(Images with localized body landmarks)
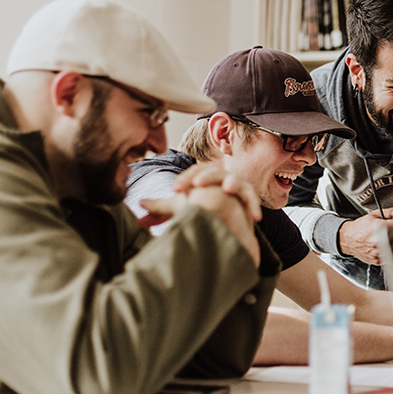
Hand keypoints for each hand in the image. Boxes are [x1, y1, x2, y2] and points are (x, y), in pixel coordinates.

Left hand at [139, 183, 260, 266]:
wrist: (225, 222)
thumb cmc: (202, 210)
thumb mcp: (180, 209)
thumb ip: (160, 209)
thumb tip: (139, 208)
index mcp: (202, 177)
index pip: (194, 172)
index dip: (185, 179)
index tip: (175, 189)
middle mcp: (219, 178)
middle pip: (213, 171)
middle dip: (205, 177)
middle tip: (196, 186)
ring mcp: (235, 187)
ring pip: (235, 180)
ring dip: (231, 183)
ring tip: (226, 189)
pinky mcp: (248, 200)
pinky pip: (252, 200)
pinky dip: (253, 205)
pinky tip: (253, 216)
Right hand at [338, 203, 392, 264]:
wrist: (348, 238)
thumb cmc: (360, 227)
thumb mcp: (374, 215)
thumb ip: (391, 212)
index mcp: (380, 228)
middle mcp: (380, 241)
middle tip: (386, 231)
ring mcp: (379, 252)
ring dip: (392, 242)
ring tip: (381, 238)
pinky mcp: (378, 260)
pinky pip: (390, 254)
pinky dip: (387, 250)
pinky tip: (379, 246)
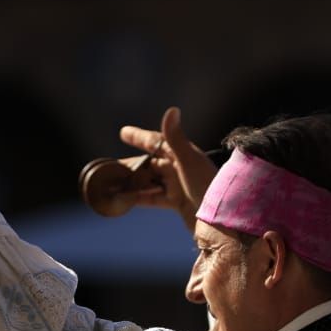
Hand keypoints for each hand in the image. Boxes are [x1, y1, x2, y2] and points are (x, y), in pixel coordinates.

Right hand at [118, 107, 217, 230]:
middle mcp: (181, 168)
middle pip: (150, 163)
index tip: (123, 132)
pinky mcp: (178, 203)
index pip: (157, 142)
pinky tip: (125, 198)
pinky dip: (140, 197)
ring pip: (150, 181)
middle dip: (131, 164)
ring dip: (133, 181)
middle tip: (109, 165)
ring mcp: (180, 186)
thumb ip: (176, 137)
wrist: (221, 220)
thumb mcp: (189, 160)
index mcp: (184, 154)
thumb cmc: (207, 186)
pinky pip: (154, 198)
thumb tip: (172, 109)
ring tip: (112, 182)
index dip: (140, 137)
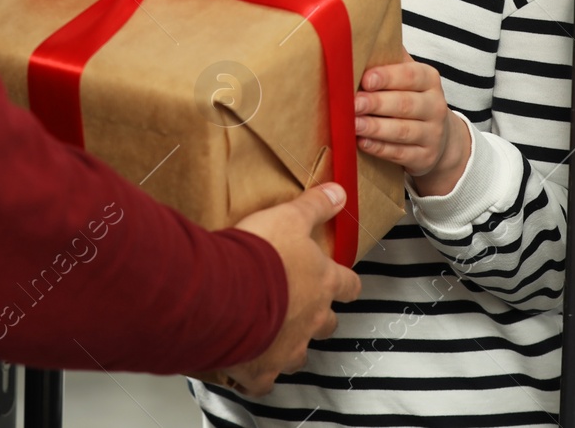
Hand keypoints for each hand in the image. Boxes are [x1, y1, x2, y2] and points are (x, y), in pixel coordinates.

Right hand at [222, 183, 361, 396]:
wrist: (225, 290)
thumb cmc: (258, 254)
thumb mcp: (288, 217)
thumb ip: (314, 206)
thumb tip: (339, 192)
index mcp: (322, 283)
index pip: (349, 285)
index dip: (347, 284)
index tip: (343, 282)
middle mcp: (311, 319)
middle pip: (327, 324)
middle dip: (318, 316)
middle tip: (299, 304)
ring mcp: (288, 347)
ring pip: (299, 354)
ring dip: (289, 344)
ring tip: (271, 332)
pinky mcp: (261, 367)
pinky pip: (263, 381)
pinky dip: (257, 373)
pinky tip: (246, 363)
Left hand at [354, 59, 469, 195]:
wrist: (440, 136)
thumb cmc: (411, 97)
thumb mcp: (407, 76)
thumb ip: (389, 58)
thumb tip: (360, 34)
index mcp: (429, 80)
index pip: (411, 75)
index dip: (388, 77)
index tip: (366, 79)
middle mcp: (435, 106)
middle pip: (405, 104)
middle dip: (377, 104)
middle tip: (353, 103)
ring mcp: (433, 134)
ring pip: (403, 131)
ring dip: (376, 128)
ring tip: (353, 124)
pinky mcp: (426, 157)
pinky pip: (401, 153)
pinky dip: (381, 148)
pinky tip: (363, 143)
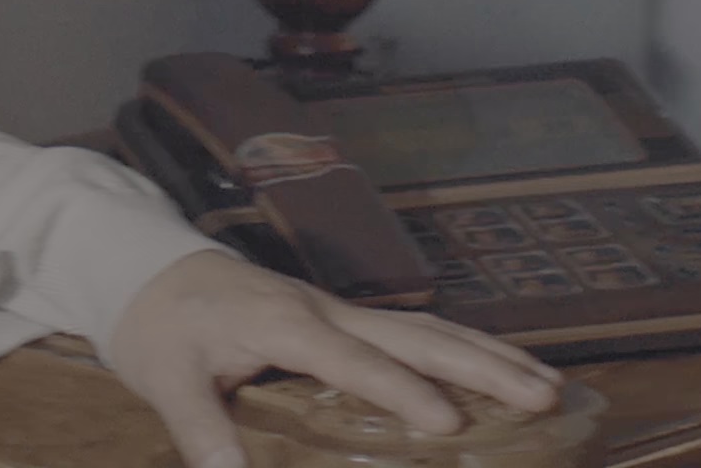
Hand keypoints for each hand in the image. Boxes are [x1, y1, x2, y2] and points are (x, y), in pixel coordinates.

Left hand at [104, 251, 563, 467]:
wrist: (151, 270)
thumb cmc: (162, 328)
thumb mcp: (169, 380)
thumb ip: (201, 429)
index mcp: (287, 324)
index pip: (356, 362)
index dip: (402, 393)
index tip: (449, 425)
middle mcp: (327, 310)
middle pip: (419, 335)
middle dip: (484, 366)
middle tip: (545, 395)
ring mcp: (340, 310)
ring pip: (429, 328)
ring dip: (490, 354)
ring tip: (549, 383)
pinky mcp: (344, 318)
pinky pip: (416, 331)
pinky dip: (464, 347)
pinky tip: (498, 369)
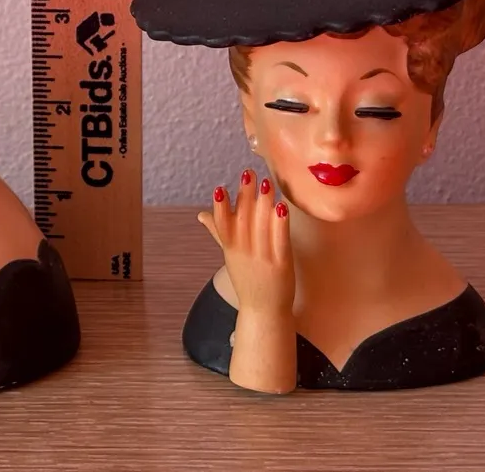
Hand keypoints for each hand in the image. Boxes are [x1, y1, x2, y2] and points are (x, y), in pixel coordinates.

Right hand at [198, 167, 294, 314]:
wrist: (263, 311)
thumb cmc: (247, 280)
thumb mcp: (229, 256)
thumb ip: (219, 232)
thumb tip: (201, 214)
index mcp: (231, 249)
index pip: (223, 225)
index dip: (221, 207)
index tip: (220, 188)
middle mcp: (244, 252)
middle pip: (244, 220)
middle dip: (245, 195)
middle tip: (248, 173)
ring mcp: (262, 258)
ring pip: (262, 226)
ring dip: (264, 203)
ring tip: (266, 183)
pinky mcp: (281, 264)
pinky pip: (280, 240)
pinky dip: (280, 223)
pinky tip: (283, 207)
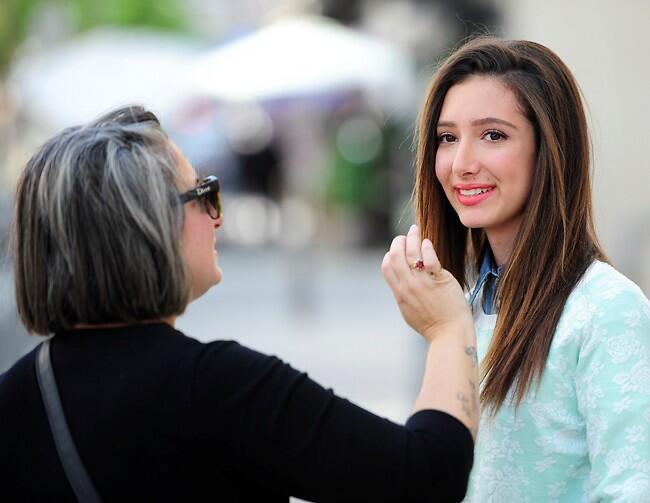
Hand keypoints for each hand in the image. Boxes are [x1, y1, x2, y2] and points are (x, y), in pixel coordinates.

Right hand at [381, 225, 472, 341]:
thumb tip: (402, 283)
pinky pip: (429, 259)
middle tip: (405, 235)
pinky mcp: (439, 280)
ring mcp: (423, 283)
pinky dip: (426, 247)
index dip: (390, 254)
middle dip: (398, 241)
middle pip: (395, 255)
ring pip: (411, 253)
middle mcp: (408, 286)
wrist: (449, 334)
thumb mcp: (409, 311)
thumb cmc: (433, 325)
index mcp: (400, 293)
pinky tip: (427, 243)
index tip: (397, 249)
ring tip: (415, 230)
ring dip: (411, 238)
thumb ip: (404, 295)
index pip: (386, 266)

**PROBLEM REQUIREMENTS**
Every line above should be returned word for word, with the pictures left behind.

**EXERCISE RESPONSE**
Hand keypoints for each hand in the image. Boxes are [x1, y1, x2, y2] and points are (x, y), in pixel coordinates.

Left hand at [139, 183, 260, 266]:
wrist: (225, 222)
thumb cmc: (202, 210)
thumb mcp: (180, 209)
thumb ip: (160, 209)
thumb tip: (139, 208)
index mcp: (202, 177)
index pip: (194, 172)
index dip: (185, 179)
index tip: (175, 189)
middle mcp: (219, 178)
middle pip: (213, 171)
middle dip: (205, 177)
middle tip: (196, 186)
ring mcp: (235, 187)
ring pip: (235, 180)
ring dip: (231, 183)
ring tip: (226, 189)
pinky mcp: (248, 200)
pinky pip: (252, 200)
pinky dip: (253, 205)
pinky tip: (253, 216)
Right hand at [338, 203, 392, 264]:
wrist: (348, 238)
thumb cmc: (360, 227)
thumb mcp: (374, 215)
thumb ip: (391, 212)
index mcp: (380, 228)
middle mcp: (380, 241)
middle tip: (386, 231)
ring mcp: (379, 252)
ring dip: (392, 242)
ring tip: (381, 238)
pinky mcp: (378, 260)
pinky pip: (390, 254)
pinky dip: (387, 250)
pinky tip: (379, 246)
Hand keypoints for each hand in the image. Boxes are [x1, y1, x2, y2] and points are (x, y), in pixel coordinates.

Right hand at [118, 107, 217, 230]:
middle mcp: (181, 168)
middle pip: (150, 163)
index tip: (123, 132)
pinky mcp: (178, 203)
index pip: (157, 142)
pinky tip: (125, 198)
pinky dip: (140, 197)
ring pip: (150, 181)
middle dip: (131, 164)
ring dip: (133, 181)
middle tip: (109, 165)
ring mcp: (180, 186)
thumb ip: (176, 137)
wrist: (221, 220)
thumb mcp: (189, 160)
index mcp: (184, 154)
thumb cmc: (207, 186)
pinky pip: (154, 198)
thumb tip: (172, 109)
ring tip: (112, 182)
index dip: (140, 137)
Hand keypoints for each hand in the image. Boxes are [x1, y1, x2, y2] and points are (x, y), in pixel coordinates.

Right hand at [222, 183, 361, 396]:
wrist: (225, 290)
thumb cmc: (258, 254)
thumb mcp: (288, 217)
thumb ip: (314, 206)
thumb tip: (339, 192)
index mcp: (322, 283)
index pip: (349, 285)
index dip: (347, 284)
index tip: (343, 282)
middle mcp: (311, 319)
middle pip: (327, 324)
middle dip: (318, 316)
middle tip: (299, 304)
ring mcp: (288, 347)
ring pip: (299, 354)
ring dip: (289, 344)
ring tip: (271, 332)
pinky mcp: (261, 367)
pinky pip: (263, 381)
pinky dip: (257, 373)
pinky tip: (246, 363)
Left hand at [354, 59, 469, 195]:
wrist: (440, 136)
thumb cmc: (411, 97)
thumb mcp: (407, 76)
thumb ip: (389, 58)
thumb tip: (360, 34)
index mcp: (429, 80)
index pip: (411, 75)
index dip: (388, 77)
index tip: (366, 79)
middle mcp: (435, 106)
middle pip: (405, 104)
middle dip: (377, 104)
middle tip: (353, 103)
ring mcp: (433, 134)
ring pip: (403, 131)
ring dip: (376, 128)
ring tip: (353, 124)
pinky mcp: (426, 157)
pinky pip: (401, 153)
pinky dip: (381, 148)
pinky tip: (363, 143)
Hand keypoints for each hand in the image. Boxes are [x1, y1, x2, y2] and points are (x, y), in pixel coordinates.

Left hand at [104, 251, 563, 467]:
wrist: (151, 270)
thumb cmc: (162, 328)
thumb mcp: (169, 380)
thumb ip: (201, 429)
index mcp: (287, 324)
index pip: (356, 362)
index dip: (402, 393)
index tip: (449, 425)
middle mcp: (327, 310)
middle pip: (419, 335)
middle dip: (484, 366)
middle tip: (545, 395)
ring mcp: (340, 310)
ring pip: (429, 328)
ring dip: (490, 354)
ring tip: (549, 383)
pinky mcp: (344, 318)
pinky pip: (416, 331)
pinky dip: (464, 347)
pinky tip: (498, 369)
Hand keypoints for each hand in the image. Boxes are [x1, y1, x2, y2] and points are (x, y), in pixel coordinates.

Right hand at [198, 167, 294, 314]:
wrist: (263, 311)
thumb cmc: (247, 280)
thumb mcp: (229, 256)
thumb ip: (219, 232)
thumb tip: (201, 214)
index mcp: (231, 249)
index pip: (223, 225)
index dip: (221, 207)
index tip: (220, 188)
middle mcp: (244, 252)
middle pip: (244, 220)
middle dip: (245, 195)
middle tip: (248, 173)
ring mcp: (262, 258)
ring pip: (262, 226)
ring dip: (264, 203)
ring tip: (266, 183)
pinky mcp: (281, 264)
pinky pip: (280, 240)
pinky dip: (280, 223)
pinky tip: (283, 207)
Hand keypoints for each hand in the image. Boxes are [x1, y1, x2, y2] and points are (x, y), in pixel coordinates.

Right hand at [381, 225, 472, 341]:
thumb tip: (402, 283)
pinky pip: (429, 259)
middle tip: (405, 235)
pinky mcp: (439, 280)
ring mcp: (423, 283)
pinky dip: (426, 247)
index dip: (390, 254)
middle dip: (398, 241)
middle pip: (395, 255)
ring pip: (411, 253)
middle mcp: (408, 286)
wrist: (449, 334)
thumb mcp: (409, 311)
thumb cmc: (433, 325)
index mcp: (400, 293)
pinky tip: (427, 243)
index tip: (397, 249)
ring tip: (415, 230)
ring dip: (411, 238)
thumb ip: (404, 295)
index pip: (386, 266)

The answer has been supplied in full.